# PROVIDED INFORMATION
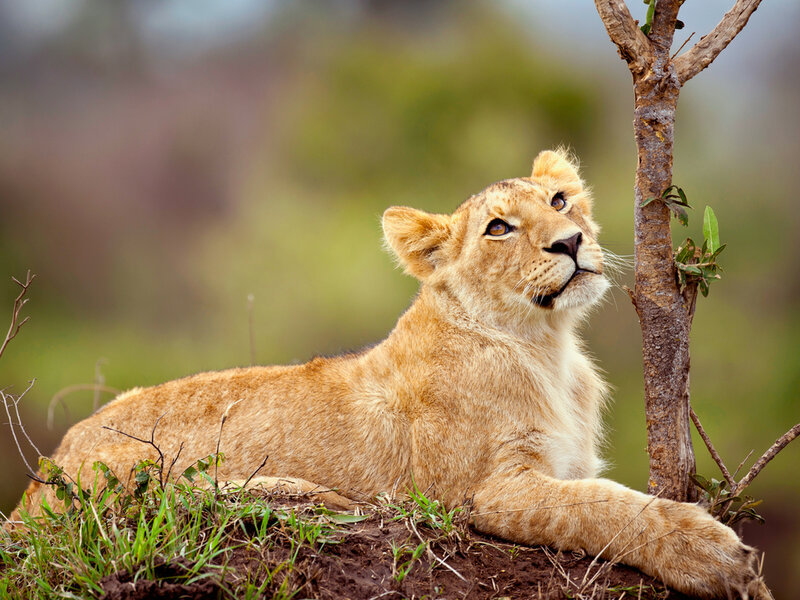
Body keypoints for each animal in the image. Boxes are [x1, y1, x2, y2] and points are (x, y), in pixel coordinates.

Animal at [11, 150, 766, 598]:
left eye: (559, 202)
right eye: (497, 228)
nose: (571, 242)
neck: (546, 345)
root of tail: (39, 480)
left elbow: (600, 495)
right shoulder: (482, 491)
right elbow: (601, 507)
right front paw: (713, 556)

==

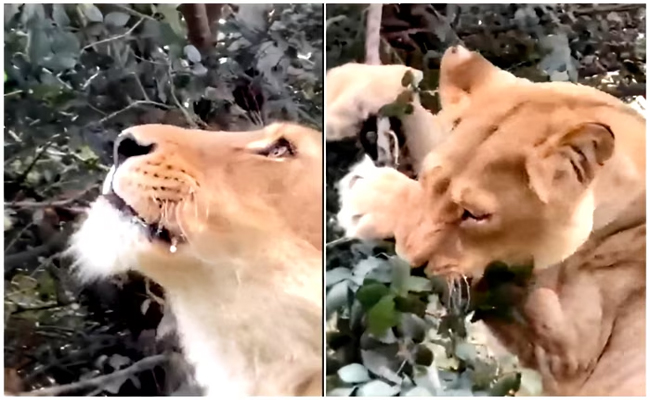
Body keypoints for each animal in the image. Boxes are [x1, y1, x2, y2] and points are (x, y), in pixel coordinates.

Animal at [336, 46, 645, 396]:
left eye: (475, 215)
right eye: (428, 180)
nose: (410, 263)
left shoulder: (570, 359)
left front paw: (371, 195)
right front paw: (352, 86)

# YOUR INSTRUCTIONS
A word-for-word copy of the lines above from the one with "root of tail: (39, 480)" through the one with "right front paw: (713, 556)", inclusive, is the only output wanted.

# ANSWER SECTION
root of tail: (39, 480)
left elbow: (600, 495)
right shoulder: (482, 491)
right elbow: (601, 507)
right front paw: (713, 556)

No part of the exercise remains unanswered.